Миновав парадный холл, они поднимались по лестнице на второй этаж, где находились личные комнаты Эфрат.

— Настоящее ретро! — произнесла Шири, оказавшись в комнате, способной запросто перенести посетителя в середину двадцатого века. — Как будто ты откусила кусочек от довоенной Германии и привезла его сюда.

— Если бы только кусочек! А вообще да, я люблю вещи с историей. — Эфрат прошла в комнату следом за ней, помогая занести тело третьего участника поездки, который так и оставался безымянным. Он пребывал почти без сознания на протяжении всей поездки. Лишь иногда Эфрат замечала, как едва приоткрывались его глаза в поисках Шири и закрывались, когда им удавалось находить ее отражение в зеркале над приборной панелью. — На диван.

— Ты имеешь ввиду эту почти безукоризненную декорацию к фильму о горьких слезах и Петере фон Кант?

— Это снимали не здесь.

— Да, по соседству.
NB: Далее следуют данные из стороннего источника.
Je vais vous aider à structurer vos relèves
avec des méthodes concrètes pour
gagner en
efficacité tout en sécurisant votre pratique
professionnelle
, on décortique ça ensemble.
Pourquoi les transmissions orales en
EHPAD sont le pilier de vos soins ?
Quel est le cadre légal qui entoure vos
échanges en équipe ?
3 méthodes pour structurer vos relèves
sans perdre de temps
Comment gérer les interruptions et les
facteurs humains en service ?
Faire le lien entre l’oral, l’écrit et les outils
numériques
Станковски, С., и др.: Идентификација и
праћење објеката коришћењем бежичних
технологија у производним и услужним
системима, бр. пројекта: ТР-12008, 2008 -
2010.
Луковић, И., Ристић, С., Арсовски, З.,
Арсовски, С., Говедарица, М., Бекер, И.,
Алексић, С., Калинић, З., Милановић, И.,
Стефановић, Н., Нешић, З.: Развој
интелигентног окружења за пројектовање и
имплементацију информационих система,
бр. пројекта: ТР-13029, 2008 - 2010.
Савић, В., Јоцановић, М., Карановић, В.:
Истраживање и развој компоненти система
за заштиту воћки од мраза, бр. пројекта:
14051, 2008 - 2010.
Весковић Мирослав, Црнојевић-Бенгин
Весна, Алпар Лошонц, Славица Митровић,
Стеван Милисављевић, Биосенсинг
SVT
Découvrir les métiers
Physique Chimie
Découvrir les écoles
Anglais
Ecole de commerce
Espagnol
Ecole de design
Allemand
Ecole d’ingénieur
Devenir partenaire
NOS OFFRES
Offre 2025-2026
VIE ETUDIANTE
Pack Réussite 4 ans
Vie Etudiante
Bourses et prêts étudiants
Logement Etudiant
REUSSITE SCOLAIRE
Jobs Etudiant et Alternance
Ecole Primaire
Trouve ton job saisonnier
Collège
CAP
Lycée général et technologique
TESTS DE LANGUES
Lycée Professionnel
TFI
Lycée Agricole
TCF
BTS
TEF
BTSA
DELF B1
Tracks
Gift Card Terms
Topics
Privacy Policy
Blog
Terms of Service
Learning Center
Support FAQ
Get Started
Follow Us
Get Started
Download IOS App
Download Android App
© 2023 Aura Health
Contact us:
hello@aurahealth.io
Но диван тот самый?

В комнате не было света, а окна полностью закрывали тяжелые шторы. Попади сюда солнце, у него не было решительно никаких шансов, и пришлось бы сгинуть во тьме, как и тысячам других солнц до него. Шири и Эфрат не нуждались в свете, отлично видели при любом освещении, а иногда обходились и вовсе без такового. В случае опасности они могли надолго укрыться в помещении без дверей или окон, но к чему тратить силы и вызывать лишние подозрения, когда в этом нет особой нужды.
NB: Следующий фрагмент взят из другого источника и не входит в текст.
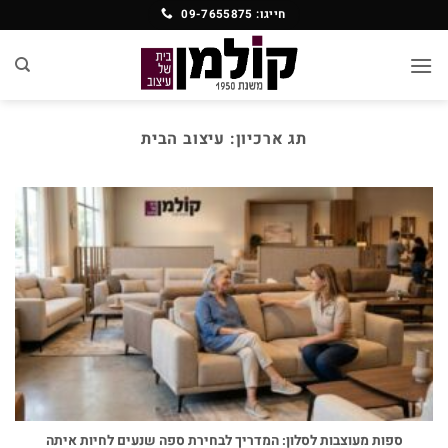
Ski
חייגו: 09-7655875
t
conten
תג ארכיון:
עיצוב הבית
ספות מעוצבות לסלון: המדריך לבחירת ספה שנעים לחיות איתה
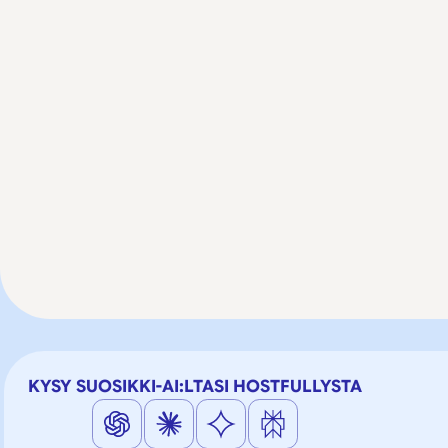
KYSY SUOSIKKI-AI:LTASI HOSTFULLYSTA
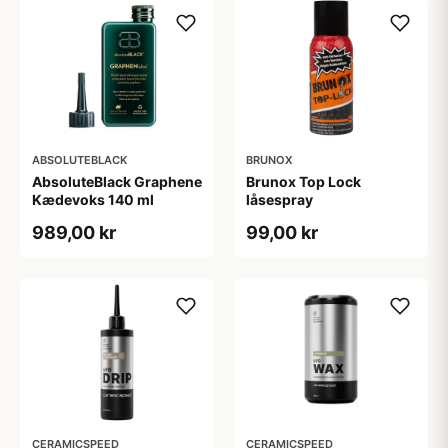
ABSOLUTEBLACK
BRUNOX
AbsoluteBlack Graphene
Brunox Top Lock
Kædevoks 140 ml
låsespray
989,00 kr
99,00 kr
CERAMICSPEED
CERAMICSPEED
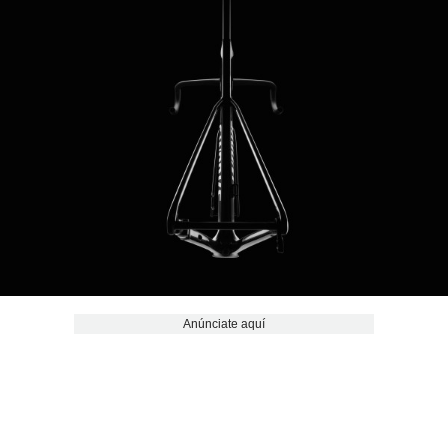
Anúnciate aquí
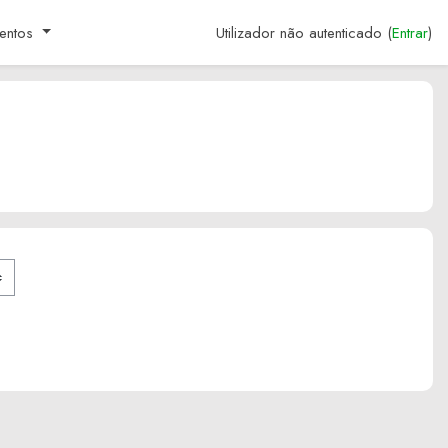
entos
Utilizador não autenticado (
Entrar
)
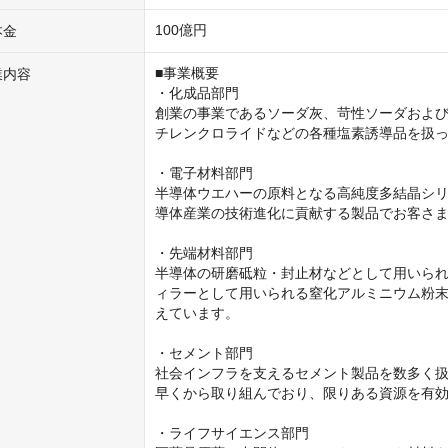
100億円
本金
■事業概要

業内容
・化成品部門

創業の事業であるソーダ灰、苛性ソーダおよ
チレンクロライドなどの各種塩素誘導品を扱っ
・電子材料部門

半導体ウエハーの原料となる高純度多結晶シリ
導体産業の技術進化に貢献する製品でお客さま
・先端材料部門

半導体の研磨砥粒・封止材などとして用いら
ィラーとして用いられる窒化アルミニウム粉
えています。

・セメント部門

社会インフラを支えるセメント製品を数多く
早くから取り組んでおり、限りある資源を有効
・ライフサイエンス部門
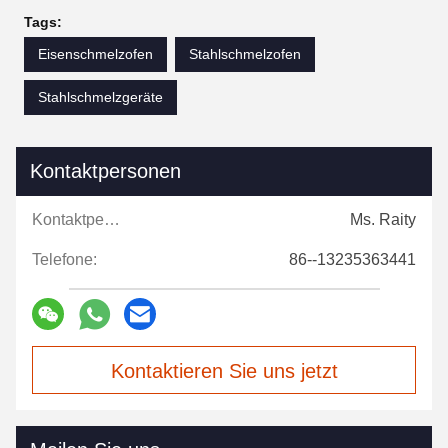
Tags:
Eisenschmelzofen
Stahlschmelzofen
Stahlschmelzgeräte
Kontaktpersonen
Kontaktpersonen:
Ms. Raity
Telefone:
86--13235363441
Kontaktieren Sie uns jetzt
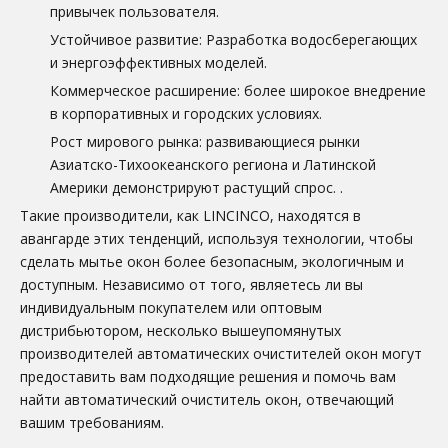
привычек пользователя.
Устойчивое развитие: Разработка водосберегающих
и энергоэффективных моделей.
Коммерческое расширение: более широкое внедрение
в корпоративных и городских условиях.
Рост мирового рынка: развивающиеся рынки
Азиатско-Тихоокеанского региона и Латинской
Америки демонстрируют растущий спрос.
.
Такие производители, как LINCINCO, находятся в
авангарде этих тенденций, используя технологии, чтобы
сделать мытье окон более безопасным, экологичным и
доступным. Независимо от того, являетесь ли вы
индивидуальным покупателем или оптовым
дистрибьютором, несколько вышеупомянутых
производителей автоматических очистителей окон могут
предоставить вам подходящие решения и помочь вам
найти автоматический очиститель окон, отвечающий
вашим требованиям.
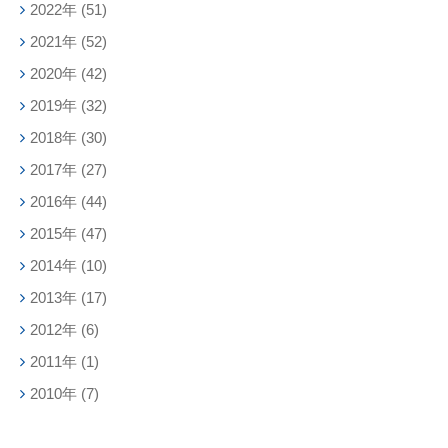
2022年
(51)
2021年
(52)
2020年
(42)
2019年
(32)
2018年
(30)
2017年
(27)
2016年
(44)
2015年
(47)
2014年
(10)
2013年
(17)
2012年
(6)
2011年
(1)
2010年
(7)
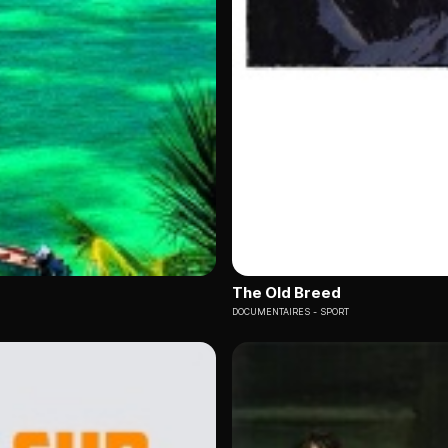
The Old Breed
DOCUMENTAIRES
SPORT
Шири склонилась над своим человеком. Убедившись, что он еще жив, она поднесла свое запястье к губам и прокусила его так глубоко, что густая темная жидкость проступила на поверхности кожи. В следующий миг она прижала окровавленное запястье к губам человека. Какое-то время он оставался неподвижным, потом сделал первый глоток, потом еще один. Постепенно его дыхание становилось глубже, и уже можно было расслышать, как с новой силой забилось сердце, как по венам снова побежала кровь. С каждым ударом сердца менялась пульсирующая в его жилах свежая кровь, и что-то новое, неуловимое, появлялось в нем после очередного глотка.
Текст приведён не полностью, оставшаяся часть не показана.